# [Aşağıdakileri tamamlayın]
1) İğrenç Sekizli üzerine yazıdaki “Daha senaryoyu yazarken” ifadesinden başlayıp “payı da vardır.” ifadesine kadar olan bölümü, bu son ifade de dahil olmak üzere, hiç değiştirmeden çoğaltın.
2) İğrenç Sekizli üzerine yazıda geçen bütün kişi ve karakter adlarını sıralayın.
3) İğrenç Sekizli üzerine yazıya göre, filmin ilk sahnelerinden birindeki cesetler neye benzer biçimde üst üste yığılmıştır?

# [Kaynak metin]
==================================================

İğrenç ve karşı konulmaz erkeklik, aa tabancaymış! |
Gelgelelim,
Tarantino, yaftalanmış herhangi bir
etikete gocunacak bir yönetmen değil, tırnak göstermez, hatta eğlenir bile.
Daha senaryoyu yazarken sizin onu neyle suçlayacağınızı bilir sanki. Haylaz bir çocuk gibi büyüklerine
meydan okuyarak yazması bugüne dek hepimizi eğlendirmişti. Ama bu kez iyice
çirkinleşmiş. İğrenç Sekizli, şakanın dozunu fazla kaçırdığı için arkadaşları
tarafından azarlanan, ama yiğitliğe toz kondurmamak için pis pis kıkırdamaya
devam eden birinin eseri gibi. Tarantino’nun sekizinci filmi hakikaten iğrenç. Hateful Eighth. Tam da olması gereken
şey belki. Bir westernden çok korku filmi. Çünkü baştan sona erkekliği kaybetme
korkusunu dışavuran imgelerle dolu. “Hah,” der miydi Tarantino bunu duysa. “Filmde
kendi korkularını görmüş bana yaftalıyor.” Seve seve bu tuzağa düşebilirim.
Belki doğruluk payı da vardır.
Filmin
ilk sahnelerinden birinde üst üste yığılmış cesetler var. Yan yana
dizilmemişler nedense. Rastgele de yığılmamışlar. Odun istifi gibi. Bedensel
korkunun en ezeli tasvirlerinden biri bu. Öldükten sonra bedeniniz üzerinde
hiçbir kontrolünüzün kalmadığını cinsel göndermeleriyle birlikte anımsatan, en
klasik korku imgelerinden biri. Sonradan Warren’in (Jackson) kösnül
intikam yöntemlerini de öğrendiğimizde taşlar yerine oturuyor. Warren avladığı
adamların cesetlerini sırf onları aşağılamak için bile öyle üst üste dizmiş
olabilir.

==================================================

# [Veri kümesi satırları]
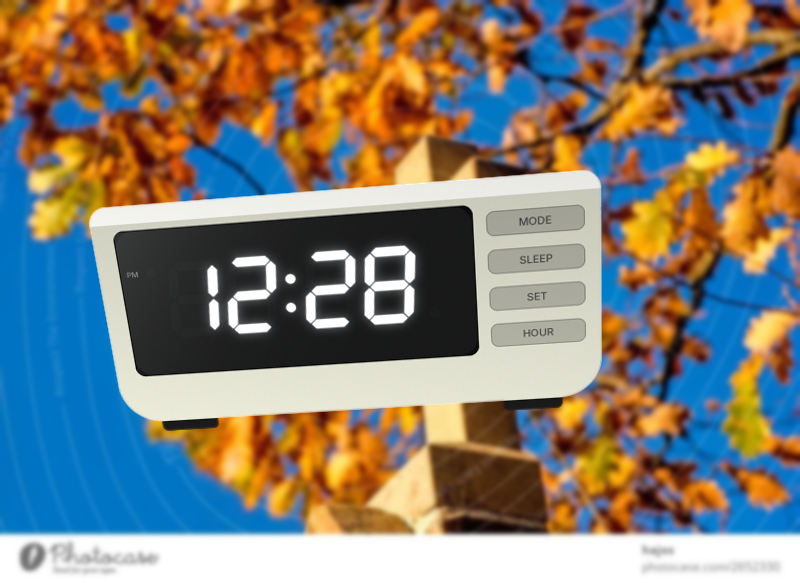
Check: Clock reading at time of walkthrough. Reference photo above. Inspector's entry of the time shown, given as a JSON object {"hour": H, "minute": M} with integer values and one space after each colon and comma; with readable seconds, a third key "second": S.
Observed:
{"hour": 12, "minute": 28}
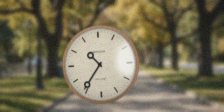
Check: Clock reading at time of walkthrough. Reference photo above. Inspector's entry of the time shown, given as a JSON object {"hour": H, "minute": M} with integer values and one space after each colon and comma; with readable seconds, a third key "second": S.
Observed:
{"hour": 10, "minute": 36}
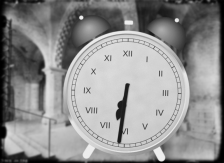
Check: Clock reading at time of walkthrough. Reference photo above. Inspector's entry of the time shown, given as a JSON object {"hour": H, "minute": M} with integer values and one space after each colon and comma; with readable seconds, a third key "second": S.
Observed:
{"hour": 6, "minute": 31}
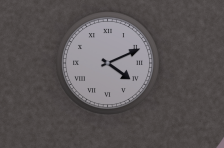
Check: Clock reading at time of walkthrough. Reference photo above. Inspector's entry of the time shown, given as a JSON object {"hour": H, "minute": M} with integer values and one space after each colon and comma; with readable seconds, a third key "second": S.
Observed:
{"hour": 4, "minute": 11}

==================================================

# [Görevlere göre sonuçlar]
1)
Daha senaryoyu yazarken sizin onu neyle suçlayacağınızı bilir sanki. Haylaz bir çocuk gibi büyüklerine
meydan okuyarak yazması bugüne dek hepimizi eğlendirmişti. Ama bu kez iyice
çirkinleşmiş. İğrenç Sekizli, şakanın dozunu fazla kaçırdığı için arkadaşları
tarafından azarlanan, ama yiğitliğe toz kondurmamak için pis pis kıkırdamaya
devam eden birinin eseri gibi. Tarantino’nun sekizinci filmi hakikaten iğrenç. Hateful Eighth. Tam da olması gereken
şey belki. Bir westernden çok korku filmi. Çünkü baştan sona erkekliği kaybetme
korkusunu dışavuran imgelerle dolu. “Hah,” der miydi Tarantino bunu duysa. “Filmde
kendi korkularını görmüş bana yaftalıyor.” Seve seve bu tuzağa düşebilirim.
Belki doğruluk payı da vardır.

2) Tarantino, Warren, Jackson

3) Odun istifi gibi.